Student aids impoverished countries through University programs


Ethan Scholl

Grant Richardson, senior in LAS, has traveled to about 15 countries including Kenya, China, and South Africa. In Kenya, he did enterprise development and worked in a children’s home. After graduation, he will be teaching elementary school kids in Houston through Teach for America.

By Marissa Plescia , Staff writer

Grant Richardson, senior in LAS, traveled the world since he was a child. His mother worked for United Airlines, so he had the unique opportunity of traveling with her.

Now that he’s older, he’s still traveling, but with a new passion in mind: social change.

Richardson is a global studies major with a focus on sub-Saharan Africa. His studies focus on helping impoverished areas, where he acts as a supportive resource for nonprofits through his work at Students Consulting for Nonprofit Organizations.

Richardson has been to about 15 countries, he said. Recently, he had the opportunity to study abroad in Kenya and intern in China and Johannesburg, South Africa. But instead of going to the tourist areas, he likes to fully engage in the culture.

“I like to really immerse myself in the places I’m living,” Richardson said. “That’s the kind of travel I like, having the opportunity to live in a place and see what it’s like to be a local to an extent.”

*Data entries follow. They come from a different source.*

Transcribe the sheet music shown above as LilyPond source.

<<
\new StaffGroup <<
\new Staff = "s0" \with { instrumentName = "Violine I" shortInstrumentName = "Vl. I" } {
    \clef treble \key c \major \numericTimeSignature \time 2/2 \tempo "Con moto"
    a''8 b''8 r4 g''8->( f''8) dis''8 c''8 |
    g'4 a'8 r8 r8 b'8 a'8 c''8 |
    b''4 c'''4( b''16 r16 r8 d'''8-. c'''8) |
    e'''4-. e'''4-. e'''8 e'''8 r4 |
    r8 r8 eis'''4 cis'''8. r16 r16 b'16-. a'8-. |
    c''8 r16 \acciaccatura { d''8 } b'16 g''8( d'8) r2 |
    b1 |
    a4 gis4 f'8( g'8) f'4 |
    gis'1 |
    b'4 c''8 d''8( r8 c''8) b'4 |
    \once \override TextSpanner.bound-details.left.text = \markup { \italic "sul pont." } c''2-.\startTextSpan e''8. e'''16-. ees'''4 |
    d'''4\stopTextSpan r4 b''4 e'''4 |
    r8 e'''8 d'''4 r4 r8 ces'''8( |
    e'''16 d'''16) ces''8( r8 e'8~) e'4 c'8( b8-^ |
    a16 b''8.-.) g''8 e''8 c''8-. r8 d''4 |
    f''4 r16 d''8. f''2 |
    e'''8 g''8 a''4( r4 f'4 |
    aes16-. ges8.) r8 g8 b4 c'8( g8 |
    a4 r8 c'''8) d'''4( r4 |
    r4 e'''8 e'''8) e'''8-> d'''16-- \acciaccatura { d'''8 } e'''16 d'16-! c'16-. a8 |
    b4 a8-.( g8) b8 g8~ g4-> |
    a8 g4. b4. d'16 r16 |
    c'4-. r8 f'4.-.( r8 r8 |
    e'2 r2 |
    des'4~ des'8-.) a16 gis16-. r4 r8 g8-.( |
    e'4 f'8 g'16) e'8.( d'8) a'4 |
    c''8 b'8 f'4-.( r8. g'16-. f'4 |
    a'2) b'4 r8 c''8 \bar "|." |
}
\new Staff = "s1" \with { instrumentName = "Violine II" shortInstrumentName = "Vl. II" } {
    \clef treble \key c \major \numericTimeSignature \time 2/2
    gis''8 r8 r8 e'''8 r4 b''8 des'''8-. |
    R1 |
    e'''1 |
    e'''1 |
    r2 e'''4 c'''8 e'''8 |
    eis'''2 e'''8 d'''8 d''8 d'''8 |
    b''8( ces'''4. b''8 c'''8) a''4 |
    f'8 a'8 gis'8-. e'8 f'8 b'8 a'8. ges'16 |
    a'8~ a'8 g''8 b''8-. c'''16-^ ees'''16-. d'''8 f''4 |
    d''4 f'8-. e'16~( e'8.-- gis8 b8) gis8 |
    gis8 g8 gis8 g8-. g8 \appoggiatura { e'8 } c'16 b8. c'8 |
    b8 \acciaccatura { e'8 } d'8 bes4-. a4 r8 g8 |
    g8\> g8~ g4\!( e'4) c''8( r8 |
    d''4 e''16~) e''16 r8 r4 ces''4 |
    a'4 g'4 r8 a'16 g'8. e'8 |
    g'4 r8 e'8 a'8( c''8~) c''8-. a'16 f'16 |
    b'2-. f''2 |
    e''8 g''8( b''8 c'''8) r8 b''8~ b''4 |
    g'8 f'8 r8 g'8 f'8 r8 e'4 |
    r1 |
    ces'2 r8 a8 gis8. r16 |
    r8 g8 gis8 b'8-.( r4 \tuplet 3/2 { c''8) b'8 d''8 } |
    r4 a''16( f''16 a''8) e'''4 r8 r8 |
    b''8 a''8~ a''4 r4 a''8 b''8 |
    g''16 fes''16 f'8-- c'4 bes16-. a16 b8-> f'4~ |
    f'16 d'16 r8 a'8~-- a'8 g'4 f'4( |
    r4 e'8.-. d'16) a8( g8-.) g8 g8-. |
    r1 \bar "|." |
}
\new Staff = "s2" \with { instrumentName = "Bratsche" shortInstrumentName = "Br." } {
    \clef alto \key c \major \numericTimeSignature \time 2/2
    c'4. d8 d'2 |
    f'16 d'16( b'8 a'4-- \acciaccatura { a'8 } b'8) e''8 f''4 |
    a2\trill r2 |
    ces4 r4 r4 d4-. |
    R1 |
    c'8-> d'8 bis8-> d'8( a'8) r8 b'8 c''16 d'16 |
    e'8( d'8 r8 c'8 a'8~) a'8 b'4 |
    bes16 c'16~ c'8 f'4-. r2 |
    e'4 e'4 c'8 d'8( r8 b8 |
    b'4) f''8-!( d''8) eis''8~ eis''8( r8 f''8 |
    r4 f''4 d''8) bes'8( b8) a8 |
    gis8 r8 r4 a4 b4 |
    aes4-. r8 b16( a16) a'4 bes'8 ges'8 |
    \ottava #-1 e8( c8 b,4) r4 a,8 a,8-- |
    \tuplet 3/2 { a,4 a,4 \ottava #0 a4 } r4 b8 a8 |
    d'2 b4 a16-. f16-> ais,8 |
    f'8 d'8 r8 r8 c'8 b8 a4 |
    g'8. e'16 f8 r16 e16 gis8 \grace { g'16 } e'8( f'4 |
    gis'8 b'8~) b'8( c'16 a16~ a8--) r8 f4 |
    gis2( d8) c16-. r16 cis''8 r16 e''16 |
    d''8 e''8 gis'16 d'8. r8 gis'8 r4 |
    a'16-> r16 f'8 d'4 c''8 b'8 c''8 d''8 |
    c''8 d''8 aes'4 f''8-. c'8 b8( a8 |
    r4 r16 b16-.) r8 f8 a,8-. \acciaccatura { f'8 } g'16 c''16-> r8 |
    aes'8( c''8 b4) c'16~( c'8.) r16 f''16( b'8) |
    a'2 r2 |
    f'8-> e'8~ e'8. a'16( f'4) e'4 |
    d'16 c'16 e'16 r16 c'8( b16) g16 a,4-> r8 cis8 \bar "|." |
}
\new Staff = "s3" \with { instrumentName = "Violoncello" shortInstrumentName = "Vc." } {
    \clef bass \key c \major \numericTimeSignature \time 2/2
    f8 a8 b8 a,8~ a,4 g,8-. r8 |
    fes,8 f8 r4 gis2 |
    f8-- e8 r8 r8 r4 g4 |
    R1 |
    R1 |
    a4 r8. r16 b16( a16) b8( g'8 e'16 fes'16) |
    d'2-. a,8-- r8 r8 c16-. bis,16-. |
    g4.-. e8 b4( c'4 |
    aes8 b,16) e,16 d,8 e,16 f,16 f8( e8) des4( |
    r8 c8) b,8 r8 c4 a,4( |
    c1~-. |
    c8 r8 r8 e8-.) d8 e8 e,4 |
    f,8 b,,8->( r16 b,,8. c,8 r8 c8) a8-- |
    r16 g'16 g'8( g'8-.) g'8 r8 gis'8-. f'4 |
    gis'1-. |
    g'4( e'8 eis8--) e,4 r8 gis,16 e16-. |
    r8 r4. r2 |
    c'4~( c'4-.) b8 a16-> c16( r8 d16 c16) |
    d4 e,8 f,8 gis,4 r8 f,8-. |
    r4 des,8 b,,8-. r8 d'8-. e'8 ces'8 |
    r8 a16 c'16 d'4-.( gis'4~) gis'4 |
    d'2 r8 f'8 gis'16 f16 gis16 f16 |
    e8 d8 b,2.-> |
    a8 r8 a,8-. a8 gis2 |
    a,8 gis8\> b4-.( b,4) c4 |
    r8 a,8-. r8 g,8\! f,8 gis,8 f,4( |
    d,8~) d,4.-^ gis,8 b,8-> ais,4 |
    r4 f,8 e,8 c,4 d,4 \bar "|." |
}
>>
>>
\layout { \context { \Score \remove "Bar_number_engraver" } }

Richardson said Kenya is his favorite country he’s ever been to. His program lasted 10 weeks in a rural area where he helped provide financial stability.

In Kenya, he applied his studies from school in a developing country where he did enterprise development and worked in a children’s home.

He said one of his favorite memories while being there was helping a younger couple develop a shoe company. While a relatively simple business, Richardson sat with the couple and discussed business plans and long-term goals.

“Having that discussion with them and acting more as a facilitator rather than an interpreter was a really valuable experience,” he said.

On campus, Richardson is involved with several RSOs, one of which is Students Consulting for Nonprofit Organizations, a consulting organization of different nonprofits.

He first joined the organization as a freshman, but now he is one of the managing partners and presidents.

He aims to help build student interest and participation in these nonprofits.

“I wanted to learn more about the different actors that drive social change,” Richardson said. “And when I saw the opportunity to join a group that solely focused on providing support to local nonprofit sectors, I jumped on board.”

Franco Mariani, senior in Business, is one of the partners at the consulting organization. He said Richardson is a great leader and a great influence on the organization.

“He brings great knowledge about the nonprofit community that a lot of people don’t necessarily know about,” Mariani said. “Being able to leverage his knowledge and learn from him throughout our engagements is beneficial to all members and in turn becomes beneficial to all our clients.”

Richardson is also part of Illinois Enactus, which implements projects to help the Champaign-Urbana community.

This past semester, Richardson gave a TED Talk about his social work. He also discussed reasons people should get involved in their communities and how they can take advantage of these opportunities. He said it was a very nerve-racking experience, but also a great opportunity.

“Those I find are the best learning experiences,” Richardson said. “When you jump in headfirst to the things you don’t really want to do, that make your palms a little sweaty, maybe you start to shake a little bit. Those are the opportunities that will ultimately allow you to grow and become the person you want to be.”

Jason Ho, senior in Business, has known Richardson since high school but works with him on campus through Illinois Enactus and several other projects. He said Richardson is an amazing person to work with.

“He has this unique quality about himself where he’s sort of able to strike a really good balance between expressing his own ideas while also making sure all the other ideas are heard,” Ho said.

After Richardson graduates, he will be moving to Houston to teach elementary school kids through Teach For America, a nonprofit organization committed to teaching in low-income schools. It’s an experience he said he is highly looking forward to.

“I know I need experience at the ground level, working in an institution, specifically at an elementary school…I just know it’s going to be an incredible learning opportunity,” Richardson said.

But what Richardson will do after that, he said, he is unsure of at the moment.

“I don’t want to tie myself to a goal because I’m not sure,” Richardson said. “I’m still learning. This is a space I’ve become increasingly more familiar with, and so through that learning, I’m identifying things that I’m interested in.”